The Columbia Gorge, which spans across the borders of Oregon and Washington, is an epicenter for hikers around the world. From hikingto the top of Multnomah Falls, to watching the view of the Columbia River from Angel’s rest, the Gorge is full of one spectacular experience to another.
This past Saturday, I had the fortune of hiking the 7 mile hike to Dog Mountain with former Portland State student Sara Abrams. The hike is located about two and half hours from downtown Portland. On the drive there, one side of the road was lined with trees while the other followed the banks of the Columbia. The windows were down, the fresh air slightly whipping our faces as we crossed the Bridge of the Gods.
We passed by Stevenson, WA, a small but cute tourist town, to get coffee and vegan cookies to prep ourselves for the hike.
We got to the trail head, and began the hike around 9:30 a.m. It was a steep incline for about a mile and a half, surrounded by trees on one side and a steep hill covered with boulders and rocks on the other.
We then reached a thick forest area, that we called the enchanted forest. Specks of yellow, purple and blue flowers scattered around as we went through brush and ducked under low branches.
As the forest began to clear, we reached our 2.5 mile mark, a 2500 foot elevation.
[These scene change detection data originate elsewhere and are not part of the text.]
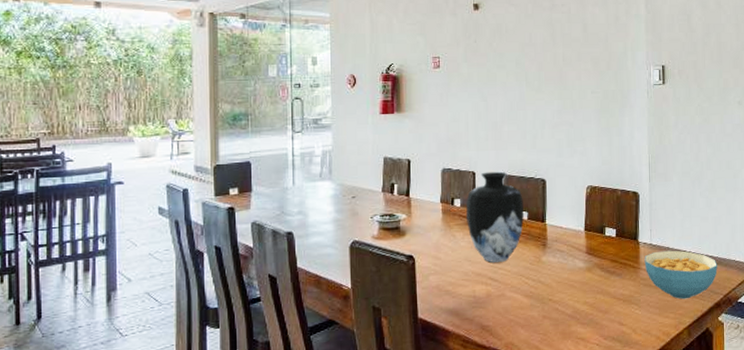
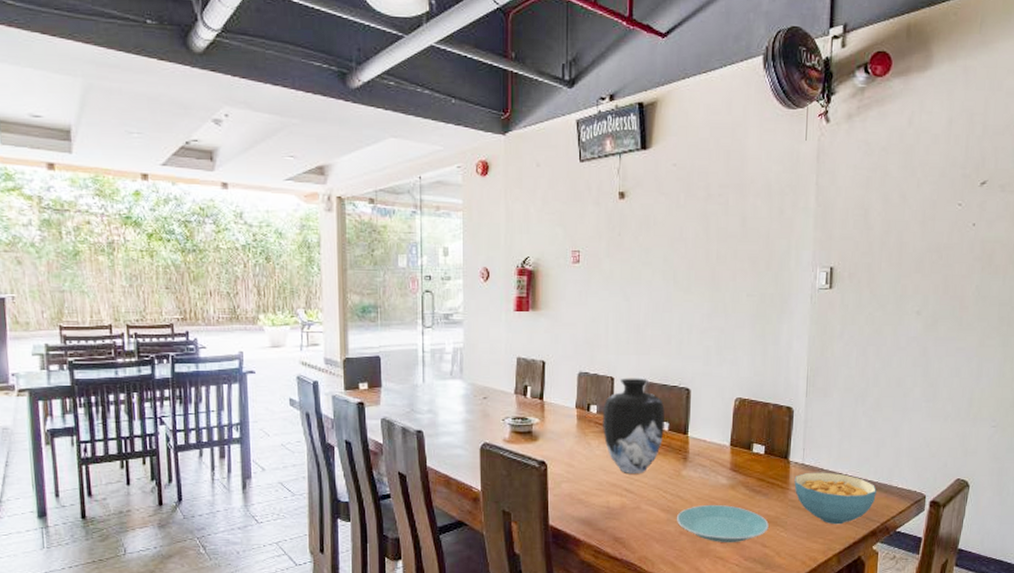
plate: none [538,287,624,324] -> present [676,505,769,542]

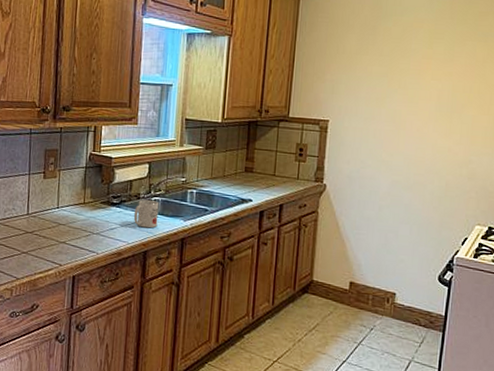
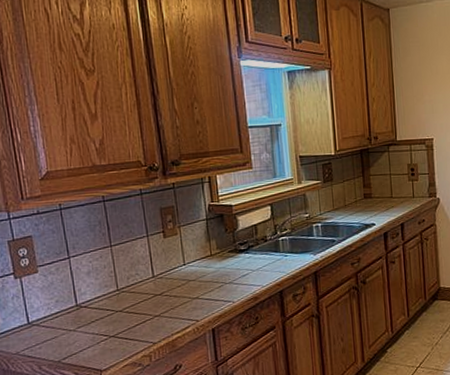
mug: present [133,200,159,228] -> none [263,240,289,269]

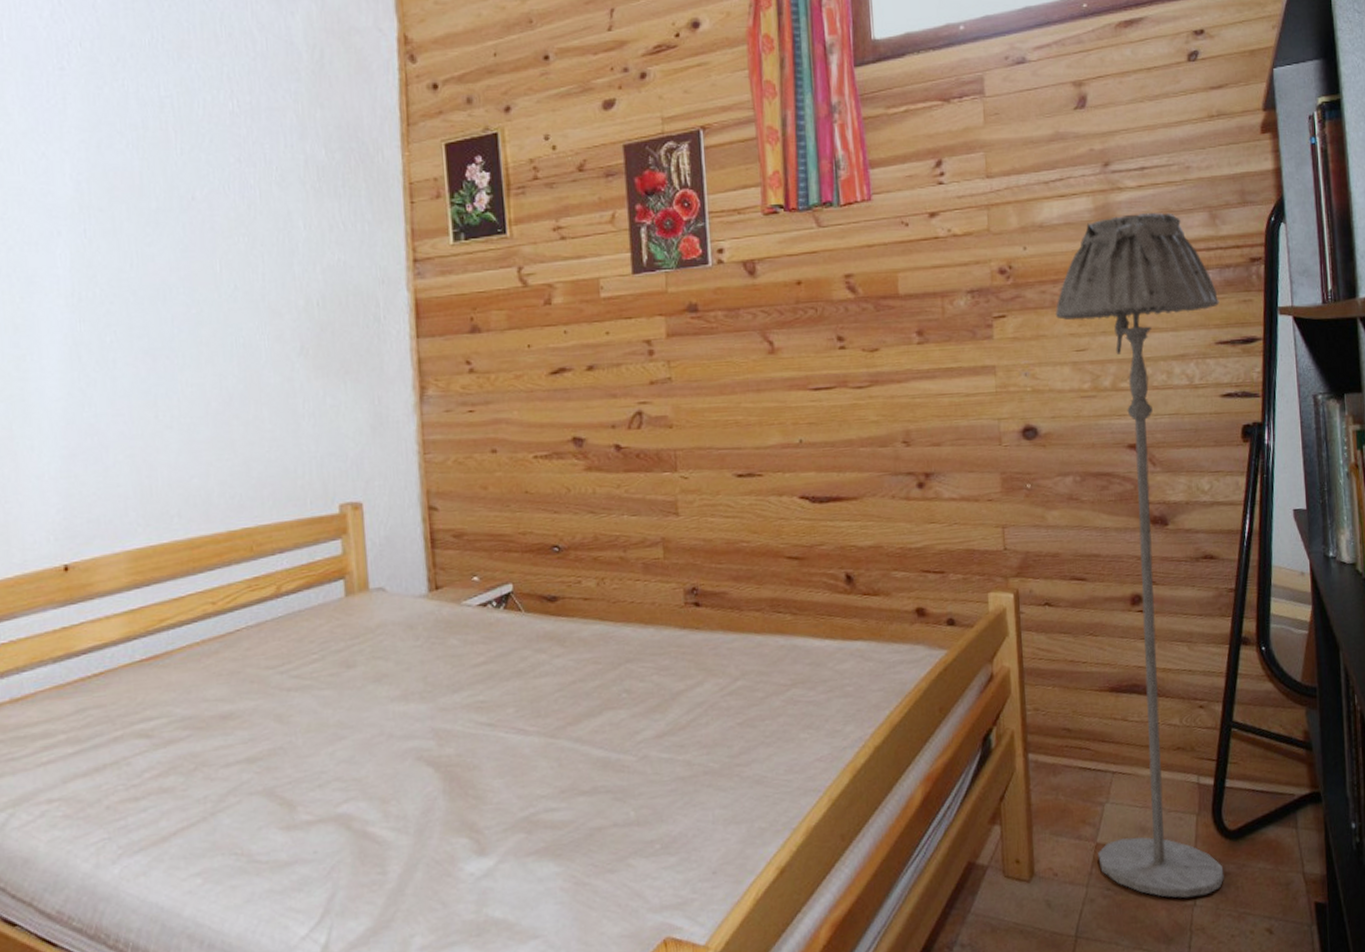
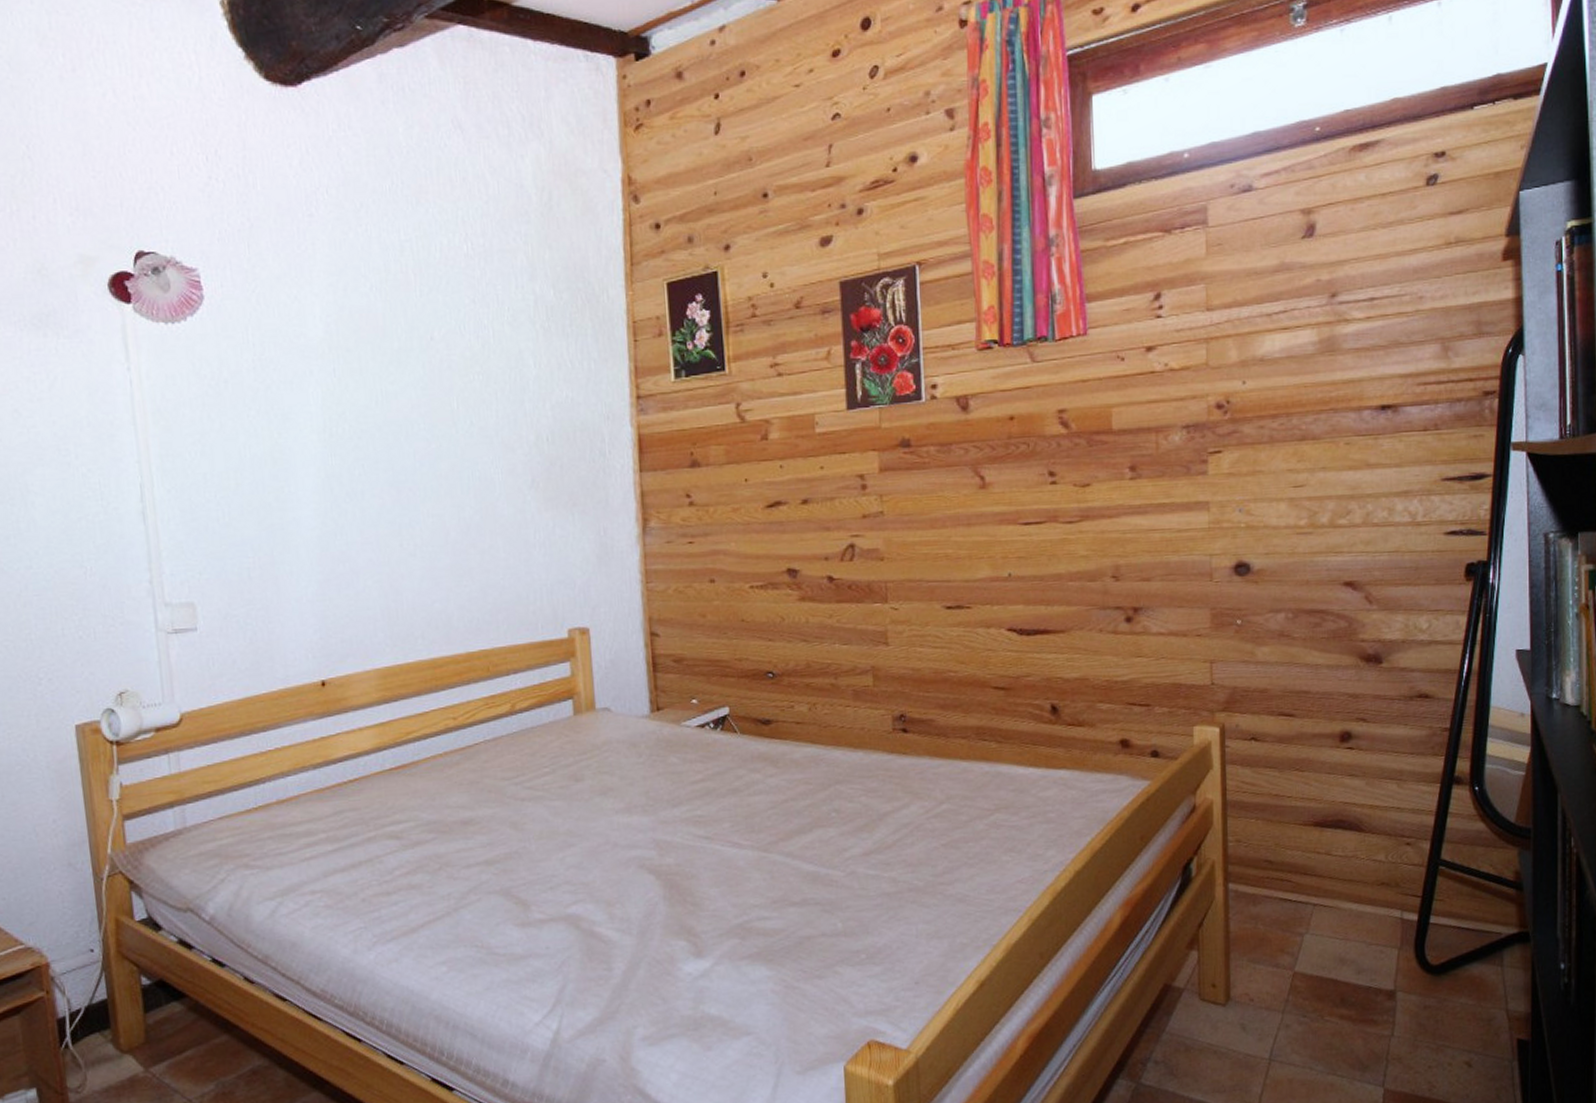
floor lamp: present [1056,213,1224,898] -> none [1274,345,1448,1029]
We began to see the view of the river, as it winded its way through the hills and mountains, cutting through the rocks and making its mark in the Gorge.
The sun was almost right above us as we reached the bend. We looked ahead and the hills were rolling with thousands, if not millions of yellow wildflowers.
Not to mention, tons of dogs and pups accompanied us as we hiked to the top.
I even had to take a selfie with the infamous puppy filter on Snapchat at the top of the mountain.
We sat at the top, smoking a joint, eating a sandwich and admiring the view of the flowers and river. People around us was laughing or smiling. Dogs pranced around the field. Butterflies fluttered around us and danced from flower to flower. No one minded that we were smoking and playing old 90s RnB and Hip Hop mixes.
Downhill was even steeper than uphill, as we took a different route. Despite this, it was just as beautiful.
Overall, this was one of the best hiking experiences I have had. We got to the top around 11:30, and finished around 2:00 p.m. Although steep, the hike was not difficult, and there was plenty of room on the trail for the most part. We started at sea level and the summit of the hike went nearly up to 3000 feet. It was not overcrowded, and people were friendly, saying “Hi” and “How are you?” as we passed them.
After the hike, I did a mini Q&A with Sara, to see what she thought of the experience.
Serina Hersey: What was the most difficult part of the hike?
Sara Abrams: I feel like the downhill part was the most difficult part because it took a long time and had already seen everything. And it was really steep and long.
SH: What was your favorite part of the hike?
SA: It was when we got to the summit and kept walking to the left. Feeling like you’re in the middle of a giant field of flowers was probably my favorite part.
SH: What did you take out of the hike? What did you learn?
SA: I guess people always assume that perfection is only in man made things or human form. There were so many flowers and it was completely natural. No one planted them and that’s how mature wanted them to be. People can plant flowers but it doesn’t compare to what nature does. I thought it was really beautiful.
SH: How would you describe the overall experience?
SA: I’ve never seen anything like it. It was different because when you finish the hike at the top, there wasn’t much to look at. There was more to look at during the hike and on the way back from the summit, compared to other hikes where we would go to the top and see a view.
SH: How did you feel after the hike?
SA: I felt amazing afterwards. I wasn’t even tired. I energized me really, being around all that. It gave me a lot of energy. It was a beautiful experience. It was a perfect day too with the weather, so it was meant to be.